**Trecho citado:**
----

Parnaso mariano (1890)/Notas/Francisco de Sá de Miranda
Francisco de Sá de Miranda (XVII e XLV). Foi natural de Coimbra e doutor na Universidade este insigne poeta, que denominaram Seneca portuguez. Pertence á eschola classico-italiana, de que foi um dos fundadores. Poderuamos escrever muito acerca da sua influencia e estudos, que nunca diriamos bastante. Ha livros e memorias a seu respeito que o abonam, e com justiça, na qualidade de benemerito da lingua. No seu tempo não havia modelos a seguir; era mister destrinçar difficuldades, desbravar terrenos incultos, constituir-se por si mesmo discipulo e mestre: discipulo pela applicação porfiada ás novas ideias que a Renascença indicava, mestre por levantar o ensino na nossa peninsula, intimando novo rumo, um novo codigo ao gosto e á metrificação. Sob este aspecto Sá de Miranda foi reformador habil, e o seu exemplo serviu de norma e de eschola. É clássico nas duas litteraturas, portugueza e castelhana, e em ambas citado com elogio.

----

**Tarefa proposta 1:**
Reescreva as linhas dos registros desde o início deles até a linha que contém "road: (340, 253)", inclusive, sem omitir nenhuma. Reescale cada coordenada multiplicando-a por 0,45 e arredondando para inteiro, com as metades para cima.

**Excertos de dados:**
----

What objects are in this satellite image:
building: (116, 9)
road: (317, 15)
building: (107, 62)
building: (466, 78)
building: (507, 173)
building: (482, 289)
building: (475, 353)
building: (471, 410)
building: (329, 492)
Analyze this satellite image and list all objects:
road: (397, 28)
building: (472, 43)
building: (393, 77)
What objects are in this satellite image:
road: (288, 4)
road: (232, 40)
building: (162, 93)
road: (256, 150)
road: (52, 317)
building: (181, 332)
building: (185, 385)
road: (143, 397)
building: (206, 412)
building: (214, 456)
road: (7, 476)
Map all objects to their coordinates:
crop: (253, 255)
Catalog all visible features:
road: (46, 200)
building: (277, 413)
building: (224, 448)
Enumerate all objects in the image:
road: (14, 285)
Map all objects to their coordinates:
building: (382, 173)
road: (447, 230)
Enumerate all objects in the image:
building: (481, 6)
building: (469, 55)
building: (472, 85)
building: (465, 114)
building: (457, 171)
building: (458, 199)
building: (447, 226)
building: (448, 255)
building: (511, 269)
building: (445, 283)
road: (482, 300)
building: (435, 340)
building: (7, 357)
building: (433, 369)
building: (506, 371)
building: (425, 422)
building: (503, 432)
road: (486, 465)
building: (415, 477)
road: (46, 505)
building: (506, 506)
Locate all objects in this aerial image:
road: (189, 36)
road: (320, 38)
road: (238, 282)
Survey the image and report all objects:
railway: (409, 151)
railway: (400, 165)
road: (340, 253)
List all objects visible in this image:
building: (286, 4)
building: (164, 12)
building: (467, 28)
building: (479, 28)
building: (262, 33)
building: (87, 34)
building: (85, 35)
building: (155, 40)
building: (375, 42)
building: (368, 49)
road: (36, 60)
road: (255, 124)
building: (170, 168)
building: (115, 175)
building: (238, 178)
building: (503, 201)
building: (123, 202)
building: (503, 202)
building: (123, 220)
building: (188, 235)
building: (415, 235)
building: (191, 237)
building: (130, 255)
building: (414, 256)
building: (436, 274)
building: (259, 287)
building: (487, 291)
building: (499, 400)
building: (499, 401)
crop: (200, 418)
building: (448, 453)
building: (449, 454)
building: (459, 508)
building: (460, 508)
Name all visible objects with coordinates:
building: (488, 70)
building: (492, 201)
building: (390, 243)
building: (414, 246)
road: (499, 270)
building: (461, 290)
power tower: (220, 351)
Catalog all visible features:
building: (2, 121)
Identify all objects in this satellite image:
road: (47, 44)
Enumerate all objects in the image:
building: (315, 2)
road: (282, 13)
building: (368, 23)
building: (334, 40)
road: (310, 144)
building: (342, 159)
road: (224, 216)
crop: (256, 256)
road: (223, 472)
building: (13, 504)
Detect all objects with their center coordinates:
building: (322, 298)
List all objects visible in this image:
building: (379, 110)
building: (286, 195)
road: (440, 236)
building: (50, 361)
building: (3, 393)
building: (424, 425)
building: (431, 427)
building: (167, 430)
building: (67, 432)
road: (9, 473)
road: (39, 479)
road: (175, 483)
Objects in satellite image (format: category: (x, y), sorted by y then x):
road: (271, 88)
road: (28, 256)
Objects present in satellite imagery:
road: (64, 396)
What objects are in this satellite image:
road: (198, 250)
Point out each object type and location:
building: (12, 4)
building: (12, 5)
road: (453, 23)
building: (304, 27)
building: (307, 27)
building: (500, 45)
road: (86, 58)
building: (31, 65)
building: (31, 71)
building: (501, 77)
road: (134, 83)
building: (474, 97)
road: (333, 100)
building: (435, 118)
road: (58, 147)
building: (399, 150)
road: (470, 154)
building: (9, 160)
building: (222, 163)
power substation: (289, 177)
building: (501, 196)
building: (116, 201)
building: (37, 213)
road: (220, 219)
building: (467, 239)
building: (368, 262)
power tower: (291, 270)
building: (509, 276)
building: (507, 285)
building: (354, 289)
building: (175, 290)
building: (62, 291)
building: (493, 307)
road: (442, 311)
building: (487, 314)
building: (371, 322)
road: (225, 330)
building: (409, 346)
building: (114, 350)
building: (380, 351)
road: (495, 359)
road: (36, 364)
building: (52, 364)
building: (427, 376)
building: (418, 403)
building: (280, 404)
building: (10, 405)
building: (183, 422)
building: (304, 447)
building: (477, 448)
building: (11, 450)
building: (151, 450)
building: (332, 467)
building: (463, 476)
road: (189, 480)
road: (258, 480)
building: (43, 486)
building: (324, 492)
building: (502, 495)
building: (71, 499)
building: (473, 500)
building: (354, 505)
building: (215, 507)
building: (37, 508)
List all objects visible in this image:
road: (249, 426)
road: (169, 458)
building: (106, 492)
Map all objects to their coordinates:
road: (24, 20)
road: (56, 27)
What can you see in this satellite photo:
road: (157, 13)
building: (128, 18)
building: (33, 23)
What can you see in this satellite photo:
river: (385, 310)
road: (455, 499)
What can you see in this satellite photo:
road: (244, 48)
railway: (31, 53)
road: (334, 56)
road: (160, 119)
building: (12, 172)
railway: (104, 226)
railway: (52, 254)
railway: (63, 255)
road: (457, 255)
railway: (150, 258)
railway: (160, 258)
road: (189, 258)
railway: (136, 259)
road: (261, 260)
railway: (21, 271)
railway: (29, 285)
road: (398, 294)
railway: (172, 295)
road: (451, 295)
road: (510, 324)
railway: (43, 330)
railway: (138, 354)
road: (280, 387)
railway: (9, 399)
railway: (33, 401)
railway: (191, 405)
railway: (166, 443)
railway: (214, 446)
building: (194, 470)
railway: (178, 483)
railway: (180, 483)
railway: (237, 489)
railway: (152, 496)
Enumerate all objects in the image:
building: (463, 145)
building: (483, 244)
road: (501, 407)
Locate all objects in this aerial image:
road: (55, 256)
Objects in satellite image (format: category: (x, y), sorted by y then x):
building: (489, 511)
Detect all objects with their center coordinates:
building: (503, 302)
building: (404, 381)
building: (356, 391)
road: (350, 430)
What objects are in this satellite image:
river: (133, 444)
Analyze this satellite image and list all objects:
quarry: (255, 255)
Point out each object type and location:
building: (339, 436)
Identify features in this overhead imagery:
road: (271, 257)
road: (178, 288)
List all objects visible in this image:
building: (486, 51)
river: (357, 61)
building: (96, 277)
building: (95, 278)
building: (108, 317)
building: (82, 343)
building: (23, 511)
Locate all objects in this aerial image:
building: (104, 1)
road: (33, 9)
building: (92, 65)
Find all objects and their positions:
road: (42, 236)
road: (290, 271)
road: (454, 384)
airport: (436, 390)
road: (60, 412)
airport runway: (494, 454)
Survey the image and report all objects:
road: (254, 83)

----

**Tarefa proposta 2:**
Segundo o trecho citado, de que cidade era natural Sá de Miranda?

**Resposta escrita 1:**
What objects are in this satellite image:
building: (52, 4)
road: (143, 7)
building: (48, 28)
building: (210, 35)
building: (228, 78)
building: (217, 130)
building: (214, 159)
building: (212, 185)
building: (148, 221)
Analyze this satellite image and list all objects:
road: (179, 13)
building: (212, 19)
building: (177, 35)
What objects are in this satellite image:
road: (130, 2)
road: (104, 18)
building: (73, 42)
road: (115, 68)
road: (23, 143)
building: (81, 149)
building: (83, 173)
road: (64, 179)
building: (93, 185)
building: (96, 205)
road: (3, 214)
Map all objects to their coordinates:
crop: (114, 115)
Catalog all visible features:
road: (21, 90)
building: (125, 186)
building: (101, 202)
Enumerate all objects in the image:
road: (6, 128)
Map all objects to their coordinates:
building: (172, 78)
road: (201, 104)
Enumerate all objects in the image:
building: (216, 3)
building: (211, 25)
building: (212, 38)
building: (209, 51)
building: (206, 77)
building: (206, 90)
building: (201, 102)
building: (202, 115)
building: (230, 121)
building: (200, 127)
road: (217, 135)
building: (196, 153)
building: (3, 161)
building: (195, 166)
building: (228, 167)
building: (191, 190)
building: (226, 194)
road: (219, 209)
building: (187, 215)
road: (21, 227)
building: (228, 228)
Locate all objects in this aerial image:
road: (85, 16)
road: (144, 17)
road: (107, 127)
Survey the image and report all objects:
railway: (184, 68)
railway: (180, 74)
road: (153, 114)

**Resposta escrita 2:**
De Coimbra.